Le problème d’appariement de l’offre et de la demande sur le marché du travail français est néanmoins appelé à s’aggraver, sur fond de flexibilité toujours insuffisante, malgré les nombreuses réformes structurelles entreprises sur ces cinq dernières années. Un chemin vers le plein emploi existe néanmoins, qui permet d’échapper à la dialectique entre flexibilité et sécurité, dont la trop galvaudée flexicurité serait l’optimum dans l’espace des politiques publiques. Ce chemin repose sur la mobilité.

La mobilité intersectorielle : une troisième piste pour le plein emploi

À court terme, c’est la formation qui permet de pourvoir les offres qui restent sans preneur sur les sites carrières, au grand dam des recruteurs dans les entreprises. Ces métiers sont très divers, et vont du programmeur informatique à des métiers moins qualifiés dans la construction, l’installation et la maintenance. Parmi ces derniers, plus nombreux, beaucoup sont difficiles et rémunérés au SMIC. D’où l’importance d’assurer la mobilité intersectorielle sur le marché du travail : ces métiers pourraient, pour ceux qui veulent évoluer, représenter un tremplin vers des emplois mieux rémunérés et plus qualifiés.

Encore faut-il que les solutions de formation existent, qu’elles soient facilement accessibles aux actifs et que les recruteurs changent de point de vue sur les profils ayant des parcours atypiques. Se former tout au long de sa carrière pour maîtriser les nouveaux outils est tout aussi fondamental pour les actifs très qualifiés. Des solutions numériques de formation à distance ont prouvé leur efficacité pendant le confinement. Saisissons-nous de ces innovations !

Numérique et logement, leviers pour l’emploi

À moyen terme, les entreprises et les autorités publiques doivent investir dans le numérique et logement pour accroître la mobilité géographique des actifs et la compétitivité du pays. Comme nous le disions dans un rapport et une tribune antérieurs, le télétravail et la construction verticale dans les 

métropoles sont les seuls vrais remèdes au déficit de mobilité qui est responsable de 2,5 points de chômage et à la dégradation du pouvoir d’achat des ménages sous l’effet de l’augmentation des dépenses contraintes. Encourager le télétravail et bâtir des logements à proximité des zones d’emploi gonflera les créations d’emplois qui découleront des mesures de relance.

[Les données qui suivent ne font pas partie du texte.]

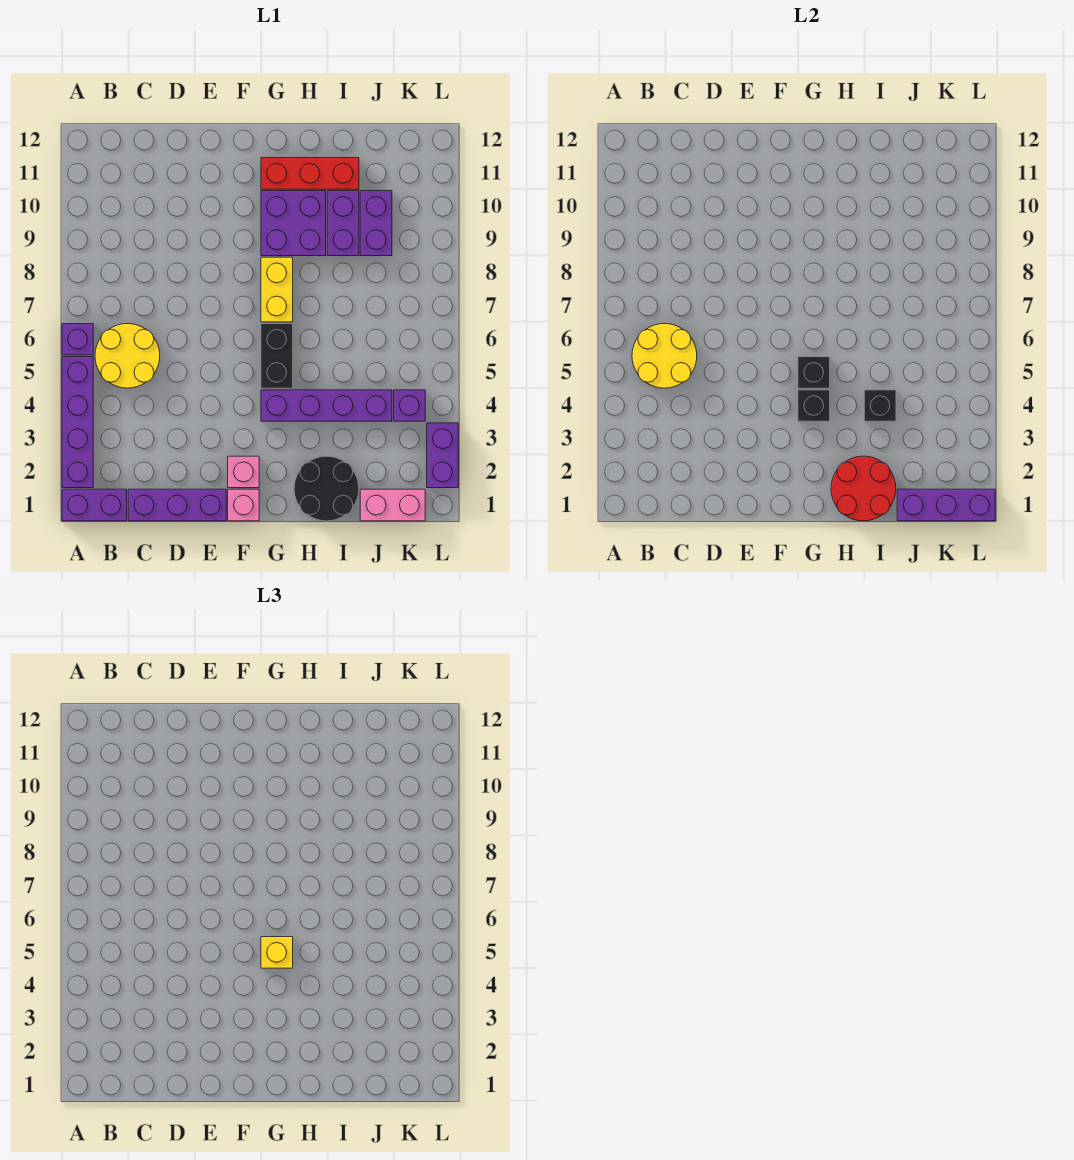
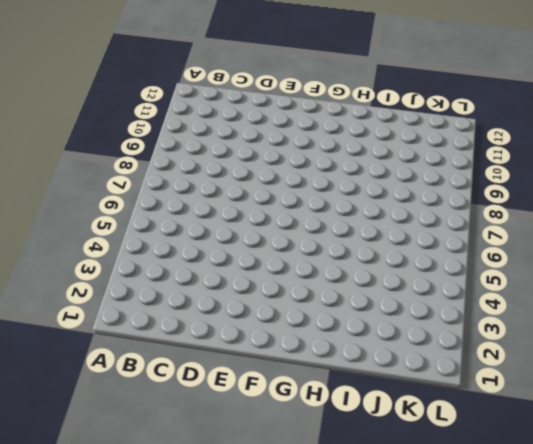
none -> purple brick A1:B1 level 1
none -> purple brick A2:A5 level 1
none -> purple brick A6 level 1

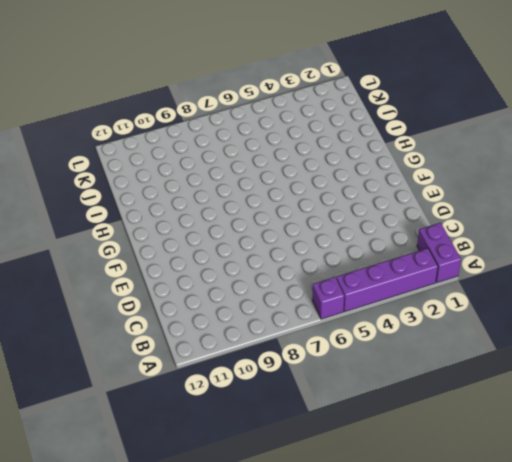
none -> yellow round brick B5:C6 level 1
none -> purple brick C1:E1 level 1
none -> pink brick F1 level 1

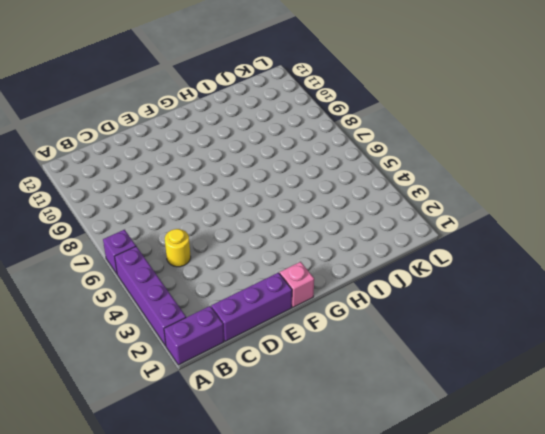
yellow round brick C5 level 1 -> yellow round brick B5:C6 level 1
none -> pink brick F2 level 1
none -> purple brick G4:J4 level 1
none -> black brick G5:G6 level 1

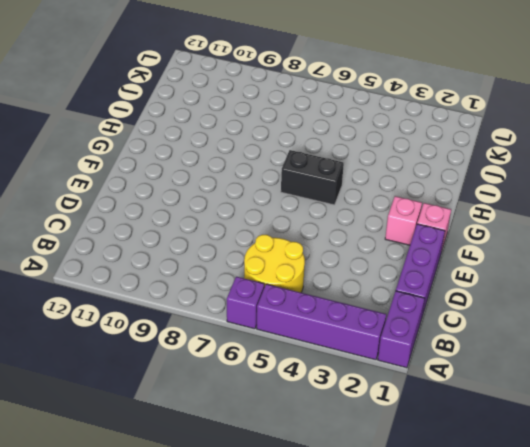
none -> purple brick G4:J4 level 1
none -> yellow brick G7:G8 level 1
none -> purple brick G9:H10 level 1

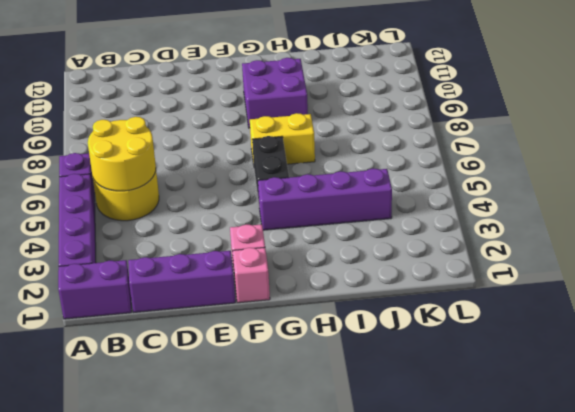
yellow brick G7:H7 level 1 -> yellow brick G7:G8 level 1
none -> red brick G11:I11 level 1
none -> black round brick H1:I2 level 1
none -> purple brick I9:I10 level 1

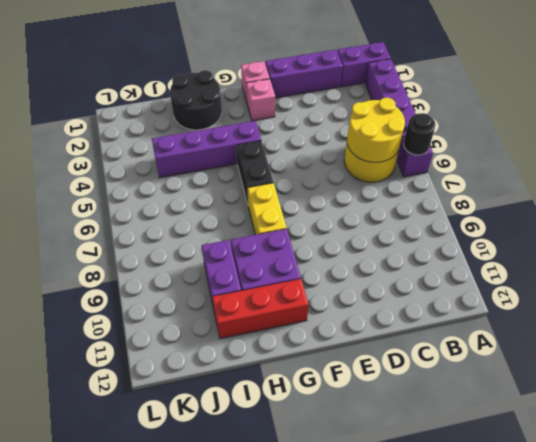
black round brick A6 level 2 -> none
none -> pink brick J1:K1 level 1
none -> purple brick J9:J10 level 1
none -> purple brick K4 level 1

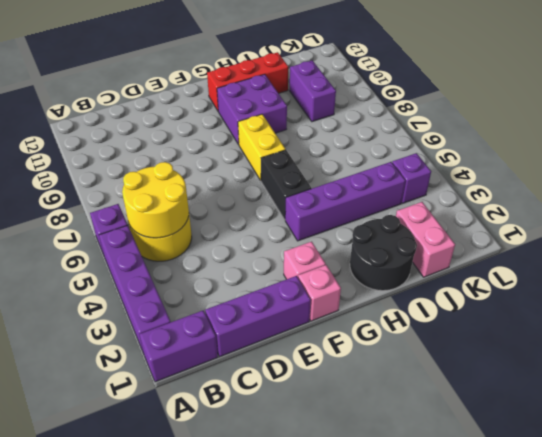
pink brick J1:J2 level 1 -> pink brick J1:K1 level 1
none -> purple brick I9:I10 level 1
none -> purple brick L2:L3 level 1
none -> black brick G4 level 2

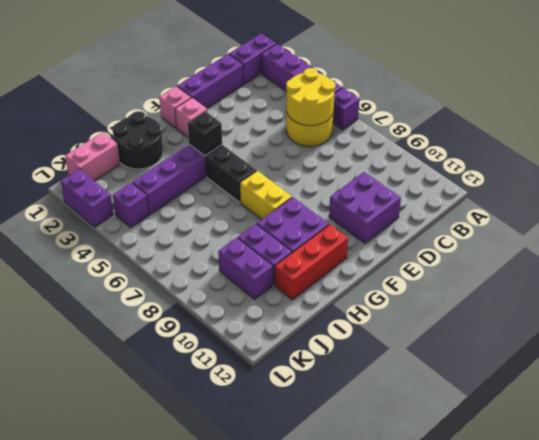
purple brick D10:E11 level 1 -> none
none -> black brick G5 level 2
none -> red round brick H1:I2 level 2
none -> black brick I4 level 2

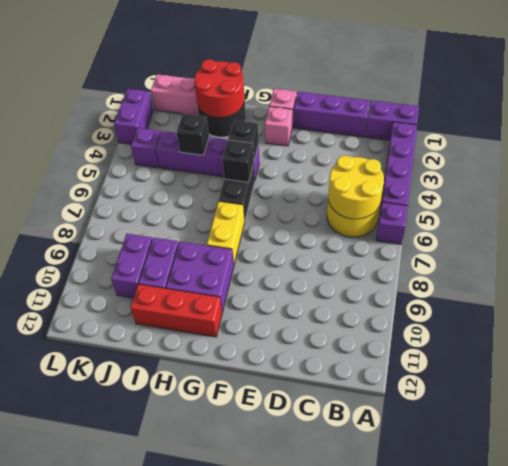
none -> purple brick J1:L1 level 2
none -> yellow brick G5 level 3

Dépoussiérer le marché de l’emploi français et ses parties prenantes

Enfin, à long terme, c’est le fonctionnement des institutions de notre marché du travail qu’il faudrait revoir. La faible représentativité des syndicats et les difficultés de négociation entre partenaires sociaux sont des points trop souvent évoqués pour s’y appesantir, mais qu’il est néanmoins indispensable de rappeler.

Rendre les droits des actifs plus clairs et plus effectifs, en simplifiant le droit du travail tout en renforçant les administrations chargées d’en assurer le respect à l’instar de l’Inspection du travail, doit continuer à être le point focal de tous les efforts de long terme. Ce doit aussi être l’occasion d’agir contre les discriminations sur le marché du travail, formidable gâchis de compétences qui vient se surajouter à notre problème de chômage endémique.

Ne nous y trompons pas : la crise économique qui s’annonce aura des conséquences sociales dévastatrices si nous ne nous attelons pas au sujet de l’emploi. Tout reste à faire.